SUPPLIED MATERIAL: Begin
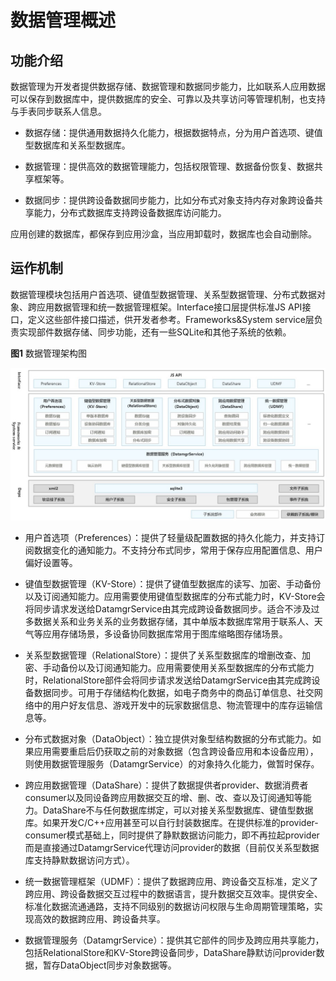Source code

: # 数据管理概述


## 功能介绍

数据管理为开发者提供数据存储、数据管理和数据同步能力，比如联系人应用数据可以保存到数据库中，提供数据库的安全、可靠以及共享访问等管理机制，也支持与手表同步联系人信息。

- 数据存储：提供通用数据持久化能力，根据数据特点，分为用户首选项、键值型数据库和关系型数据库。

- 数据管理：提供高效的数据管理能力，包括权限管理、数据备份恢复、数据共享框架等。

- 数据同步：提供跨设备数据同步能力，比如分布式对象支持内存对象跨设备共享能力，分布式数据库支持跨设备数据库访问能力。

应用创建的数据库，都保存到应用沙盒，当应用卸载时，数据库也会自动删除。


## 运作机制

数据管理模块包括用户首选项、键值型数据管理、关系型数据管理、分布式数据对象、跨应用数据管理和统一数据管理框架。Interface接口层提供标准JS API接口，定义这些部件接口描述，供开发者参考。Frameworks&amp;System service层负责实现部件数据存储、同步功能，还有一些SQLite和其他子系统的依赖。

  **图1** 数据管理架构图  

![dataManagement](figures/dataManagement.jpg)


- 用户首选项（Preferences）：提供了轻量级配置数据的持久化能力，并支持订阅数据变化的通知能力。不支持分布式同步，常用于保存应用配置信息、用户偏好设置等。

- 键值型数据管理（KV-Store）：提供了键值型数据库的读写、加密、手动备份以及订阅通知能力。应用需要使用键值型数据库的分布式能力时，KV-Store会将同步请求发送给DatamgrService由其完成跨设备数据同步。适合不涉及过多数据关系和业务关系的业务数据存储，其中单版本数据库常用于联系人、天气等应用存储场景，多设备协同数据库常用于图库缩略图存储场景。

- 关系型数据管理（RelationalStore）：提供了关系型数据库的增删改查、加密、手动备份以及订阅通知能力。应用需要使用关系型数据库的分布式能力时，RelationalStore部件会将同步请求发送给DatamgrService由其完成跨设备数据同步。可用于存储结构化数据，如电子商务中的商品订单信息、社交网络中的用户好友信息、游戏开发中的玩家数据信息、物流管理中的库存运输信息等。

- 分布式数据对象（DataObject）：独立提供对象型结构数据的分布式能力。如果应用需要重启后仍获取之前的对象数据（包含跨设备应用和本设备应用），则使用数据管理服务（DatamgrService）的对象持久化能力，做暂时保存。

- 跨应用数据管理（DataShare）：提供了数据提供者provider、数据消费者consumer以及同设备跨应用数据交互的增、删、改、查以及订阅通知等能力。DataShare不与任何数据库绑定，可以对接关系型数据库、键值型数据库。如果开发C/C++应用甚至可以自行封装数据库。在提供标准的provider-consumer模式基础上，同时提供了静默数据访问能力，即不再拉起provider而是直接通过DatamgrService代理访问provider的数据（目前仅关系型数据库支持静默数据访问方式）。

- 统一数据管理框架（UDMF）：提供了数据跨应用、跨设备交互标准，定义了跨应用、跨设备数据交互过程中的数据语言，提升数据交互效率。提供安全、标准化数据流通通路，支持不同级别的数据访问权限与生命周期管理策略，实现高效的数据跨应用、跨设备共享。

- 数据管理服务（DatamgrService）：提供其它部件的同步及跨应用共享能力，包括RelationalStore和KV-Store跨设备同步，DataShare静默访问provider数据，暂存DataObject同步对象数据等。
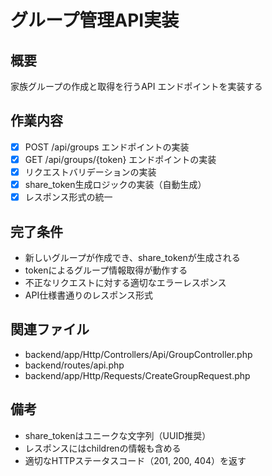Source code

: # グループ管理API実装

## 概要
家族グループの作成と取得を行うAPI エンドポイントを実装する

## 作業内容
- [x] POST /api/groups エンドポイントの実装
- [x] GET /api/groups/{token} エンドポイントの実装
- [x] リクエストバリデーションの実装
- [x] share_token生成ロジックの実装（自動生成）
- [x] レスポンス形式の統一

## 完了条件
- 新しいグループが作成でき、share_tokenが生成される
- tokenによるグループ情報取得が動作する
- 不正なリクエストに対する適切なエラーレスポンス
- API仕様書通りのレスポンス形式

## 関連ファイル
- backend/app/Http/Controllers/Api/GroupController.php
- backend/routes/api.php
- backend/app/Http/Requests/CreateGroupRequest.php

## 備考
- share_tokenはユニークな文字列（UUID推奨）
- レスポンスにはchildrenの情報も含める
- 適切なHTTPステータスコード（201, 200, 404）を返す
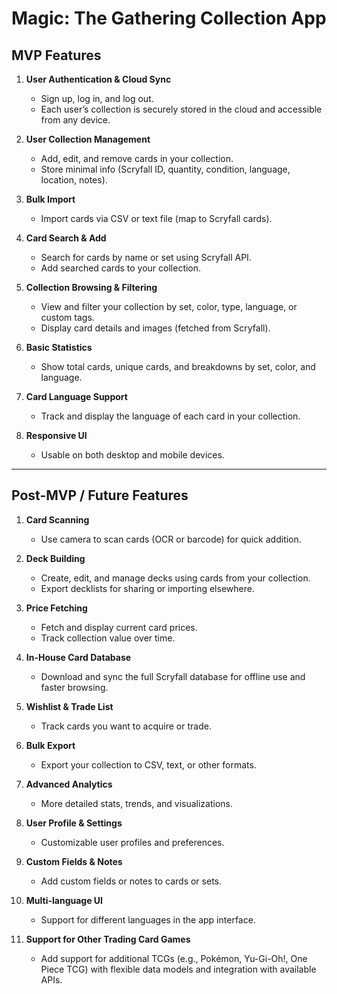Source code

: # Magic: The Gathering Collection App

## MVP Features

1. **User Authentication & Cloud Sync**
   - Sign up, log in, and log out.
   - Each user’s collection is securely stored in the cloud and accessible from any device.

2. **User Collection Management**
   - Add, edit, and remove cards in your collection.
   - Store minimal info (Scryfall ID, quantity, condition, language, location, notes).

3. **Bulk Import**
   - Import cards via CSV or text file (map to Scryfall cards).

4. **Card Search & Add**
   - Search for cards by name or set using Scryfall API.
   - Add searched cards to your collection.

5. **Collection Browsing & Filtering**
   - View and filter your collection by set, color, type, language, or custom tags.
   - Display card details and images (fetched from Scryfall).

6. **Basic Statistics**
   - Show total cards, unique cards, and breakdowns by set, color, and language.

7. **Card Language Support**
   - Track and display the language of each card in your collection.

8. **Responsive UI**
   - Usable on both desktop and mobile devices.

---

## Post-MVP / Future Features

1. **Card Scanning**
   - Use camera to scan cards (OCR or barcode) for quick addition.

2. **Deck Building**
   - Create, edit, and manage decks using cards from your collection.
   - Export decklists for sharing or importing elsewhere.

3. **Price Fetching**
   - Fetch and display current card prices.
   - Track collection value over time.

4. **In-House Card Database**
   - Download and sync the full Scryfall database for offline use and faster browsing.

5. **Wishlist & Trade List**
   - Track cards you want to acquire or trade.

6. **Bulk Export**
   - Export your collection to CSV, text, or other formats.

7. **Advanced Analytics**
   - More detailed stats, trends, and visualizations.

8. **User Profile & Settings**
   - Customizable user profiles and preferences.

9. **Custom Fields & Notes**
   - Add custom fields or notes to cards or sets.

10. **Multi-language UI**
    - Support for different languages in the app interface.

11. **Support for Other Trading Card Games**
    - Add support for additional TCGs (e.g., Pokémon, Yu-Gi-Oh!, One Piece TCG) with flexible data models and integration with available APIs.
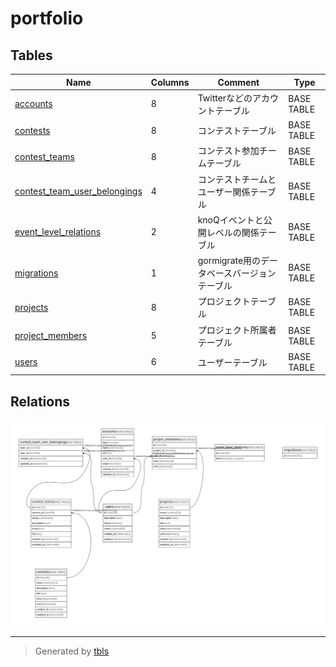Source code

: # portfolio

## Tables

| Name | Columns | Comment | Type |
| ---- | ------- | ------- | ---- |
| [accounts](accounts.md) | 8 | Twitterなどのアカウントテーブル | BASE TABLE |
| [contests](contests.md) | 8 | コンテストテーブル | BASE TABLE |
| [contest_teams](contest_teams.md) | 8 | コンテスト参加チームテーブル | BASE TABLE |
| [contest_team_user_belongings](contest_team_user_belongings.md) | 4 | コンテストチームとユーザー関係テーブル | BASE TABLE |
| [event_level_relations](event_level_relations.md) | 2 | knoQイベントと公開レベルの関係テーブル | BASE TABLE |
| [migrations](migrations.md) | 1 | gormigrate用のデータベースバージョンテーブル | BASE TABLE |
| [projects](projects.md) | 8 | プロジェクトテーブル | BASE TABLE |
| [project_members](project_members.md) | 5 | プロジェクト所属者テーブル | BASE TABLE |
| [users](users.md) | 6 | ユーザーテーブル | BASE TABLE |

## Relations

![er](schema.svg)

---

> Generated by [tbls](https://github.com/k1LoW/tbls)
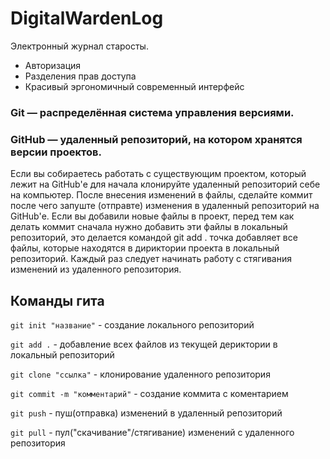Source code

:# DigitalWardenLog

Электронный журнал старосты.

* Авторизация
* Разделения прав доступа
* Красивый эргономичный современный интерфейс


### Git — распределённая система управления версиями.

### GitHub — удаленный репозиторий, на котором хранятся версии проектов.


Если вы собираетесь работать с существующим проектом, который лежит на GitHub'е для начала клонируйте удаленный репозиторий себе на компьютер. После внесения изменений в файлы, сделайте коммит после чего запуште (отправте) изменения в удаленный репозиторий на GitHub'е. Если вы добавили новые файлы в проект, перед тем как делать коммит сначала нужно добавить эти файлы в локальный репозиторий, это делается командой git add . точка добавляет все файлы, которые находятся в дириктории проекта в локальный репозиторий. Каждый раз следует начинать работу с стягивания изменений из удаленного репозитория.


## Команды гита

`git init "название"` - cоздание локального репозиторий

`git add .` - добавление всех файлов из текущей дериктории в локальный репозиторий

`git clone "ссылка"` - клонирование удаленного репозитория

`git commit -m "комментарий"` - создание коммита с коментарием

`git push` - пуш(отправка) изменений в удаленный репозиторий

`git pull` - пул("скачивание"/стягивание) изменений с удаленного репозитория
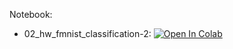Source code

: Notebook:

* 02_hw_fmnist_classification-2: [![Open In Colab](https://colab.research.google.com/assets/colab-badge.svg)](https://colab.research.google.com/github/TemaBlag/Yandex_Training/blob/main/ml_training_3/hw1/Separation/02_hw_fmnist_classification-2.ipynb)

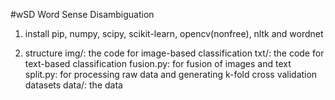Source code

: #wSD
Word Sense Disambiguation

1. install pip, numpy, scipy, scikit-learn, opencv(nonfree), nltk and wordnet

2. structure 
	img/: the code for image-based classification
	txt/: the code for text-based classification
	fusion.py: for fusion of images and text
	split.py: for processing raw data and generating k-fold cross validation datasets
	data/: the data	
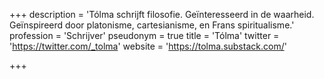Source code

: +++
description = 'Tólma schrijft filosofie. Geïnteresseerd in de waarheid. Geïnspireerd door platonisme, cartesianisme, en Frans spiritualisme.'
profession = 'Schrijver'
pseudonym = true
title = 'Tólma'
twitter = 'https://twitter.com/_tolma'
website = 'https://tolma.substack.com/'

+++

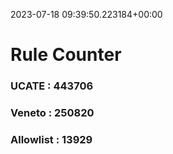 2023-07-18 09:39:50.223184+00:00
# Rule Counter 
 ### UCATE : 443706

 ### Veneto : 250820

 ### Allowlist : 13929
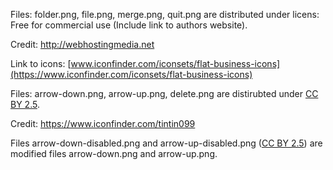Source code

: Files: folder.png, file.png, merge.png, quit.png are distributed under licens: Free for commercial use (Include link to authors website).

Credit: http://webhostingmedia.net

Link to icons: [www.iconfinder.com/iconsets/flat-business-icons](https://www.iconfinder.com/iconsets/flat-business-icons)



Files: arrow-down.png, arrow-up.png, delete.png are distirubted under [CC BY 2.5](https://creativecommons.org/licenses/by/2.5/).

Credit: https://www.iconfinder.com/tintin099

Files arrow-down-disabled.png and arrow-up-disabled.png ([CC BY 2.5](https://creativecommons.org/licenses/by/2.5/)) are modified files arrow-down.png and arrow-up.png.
SUPPLIED MATERIAL: End
◆ **ACTIVITY**
For this exercise, set down the lines in the entries above from the one with "5. **Wishlist & Trade List**" through the one with "コンテスト参加チームテーブル | BASE TABLE |" exactly as written, without any pictures.

◆ **REPLY TO THE TASK**
5. **Wishlist & Trade List**
   - Track cards you want to acquire or trade.

6. **Bulk Export**
   - Export your collection to CSV, text, or other formats.

7. **Advanced Analytics**
   - More detailed stats, trends, and visualizations.

8. **User Profile & Settings**
   - Customizable user profiles and preferences.

9. **Custom Fields & Notes**
   - Add custom fields or notes to cards or sets.

10. **Multi-language UI**
    - Support for different languages in the app interface.

11. **Support for Other Trading Card Games**
    - Add support for additional TCGs (e.g., Pokémon, Yu-Gi-Oh!, One Piece TCG) with flexible data models and integration with available APIs.
Source code

: # portfolio

## Tables

| Name | Columns | Comment | Type |
| ---- | ------- | ------- | ---- |
| [accounts](accounts.md) | 8 | Twitterなどのアカウントテーブル | BASE TABLE |
| [contests](contests.md) | 8 | コンテストテーブル | BASE TABLE |
| [contest_teams](contest_teams.md) | 8 | コンテスト参加チームテーブル | BASE TABLE |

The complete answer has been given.